Geometric Correction

Goal
Background: The goal of this lab was to gain experience in the preprocessing exercise of geometric correction.

Methods
Image-to-Map:
Method: For this method, an aerial image and a map image of Chicago were used. In order properly begin rectifying, the second viewer must contain the image to be rectified. After this, the Multispectral tab was opened and the Control Points button was picked from the toolbar. Polynomial was selected from the newly opened Set Geometric Model window. As the next windows came up, the default settings were accepted for this model. The second image was then brought in for rectification and the defaults were accepted to bring this image in.

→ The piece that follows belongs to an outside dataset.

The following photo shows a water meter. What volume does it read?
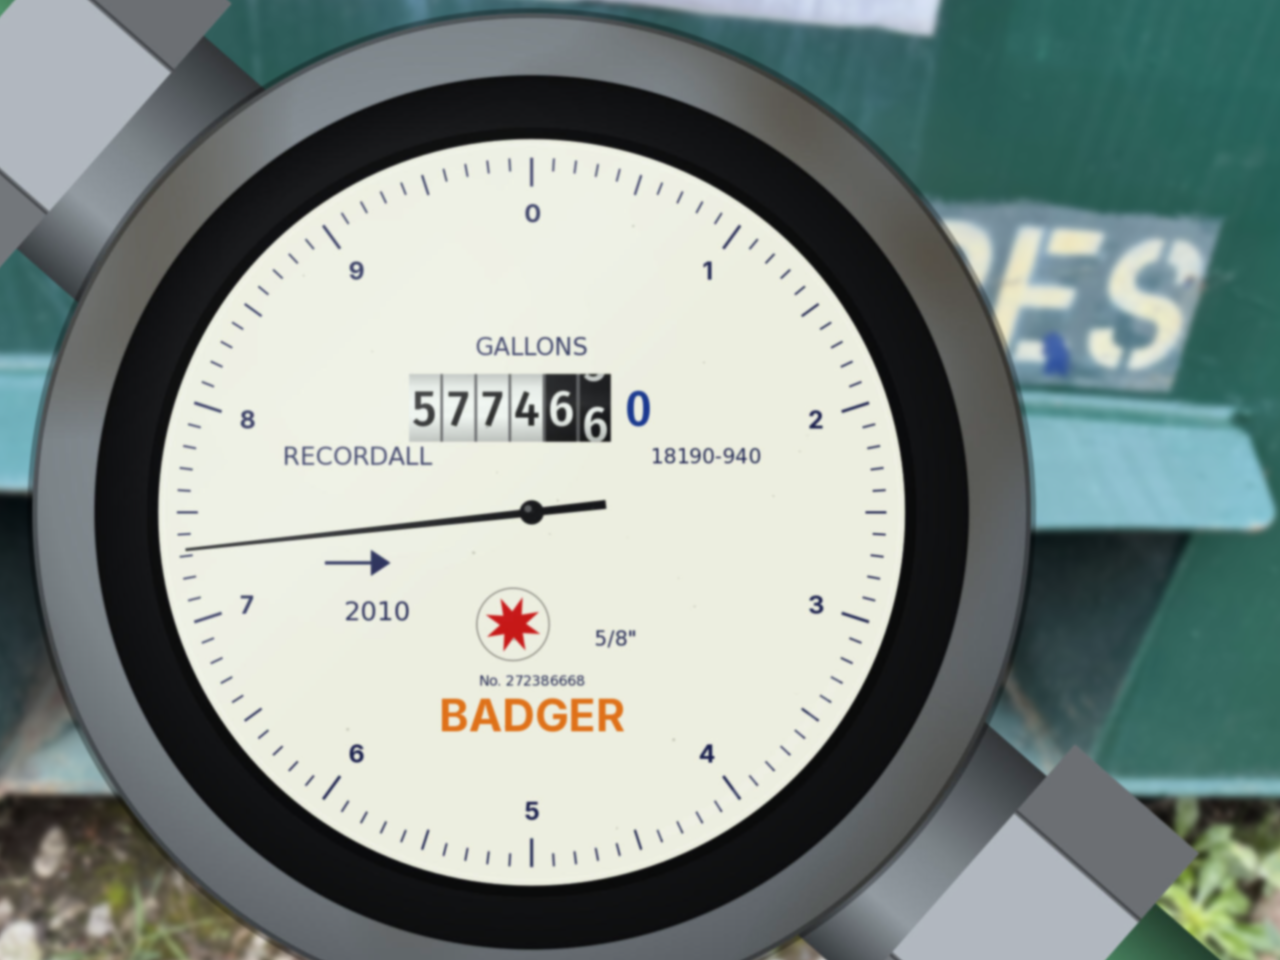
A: 5774657.3 gal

As this is a first order polynomial, it will only take a few points to gain ample rectification of the imagery. In order to start entering geometric control points (GCPs), the default GCPs were deleted, the images were fitted to screen and the Create GCP tool was selected. After placing the first point, the button was clicked again and a control point was placed on the second image in roughly the same spot. This was done four times, with a change occuring after the third GCP placement. After the third, the bar on the bottom of the window read "Model solution is current". When the next point was plotted, it was plotted for both of the maps at once. After the GCPs were placed, accuracy was worked on. The Root Mean Square (RMS) error shows how accurate the image is. For this image, the analyst was able to get the RMS error to 0.4850. The recommended RMS value for first order polynomials is 2.0. The result can be seen in Figure 1.

Figure 1: Image-to-map rectification. This image shows the rectified image, on the right, and the image that was used to rectify it on the left.

Once the RMS value has been lowered, the geometric correction was carried out by selecting Multipoint Geometric Correction and then Display Resample Image Dialog.

Image-to-Image:
Method: This method was carried out much in the same way as the Image-to-map rectification. An image of the Sierra Leone was brought in for this model. A difference with this method was, instead of using a first order polynomial, a third order polynomial was used. This was chosen for greater accuracy, and it requires at least nine points to be taken instead of just three. All of the points were scattered throughout the map to ensure that there was no distortion and the RMS value was lowered below 0.5. In this case, the analyst was able to lower the RMS error to 0.2805. This can be seen in Figure 2.

Figure 2: Image-to-image rectification. This image shows the rectified image, on the right, and the image that was used to rectify it on the left.

Results
This lab was a great start to understanding geometric corrections. A few steps were repeated in order to gain a better understanding but in the end, an understanding was achieved and the initial processes of geometric corrections were understood.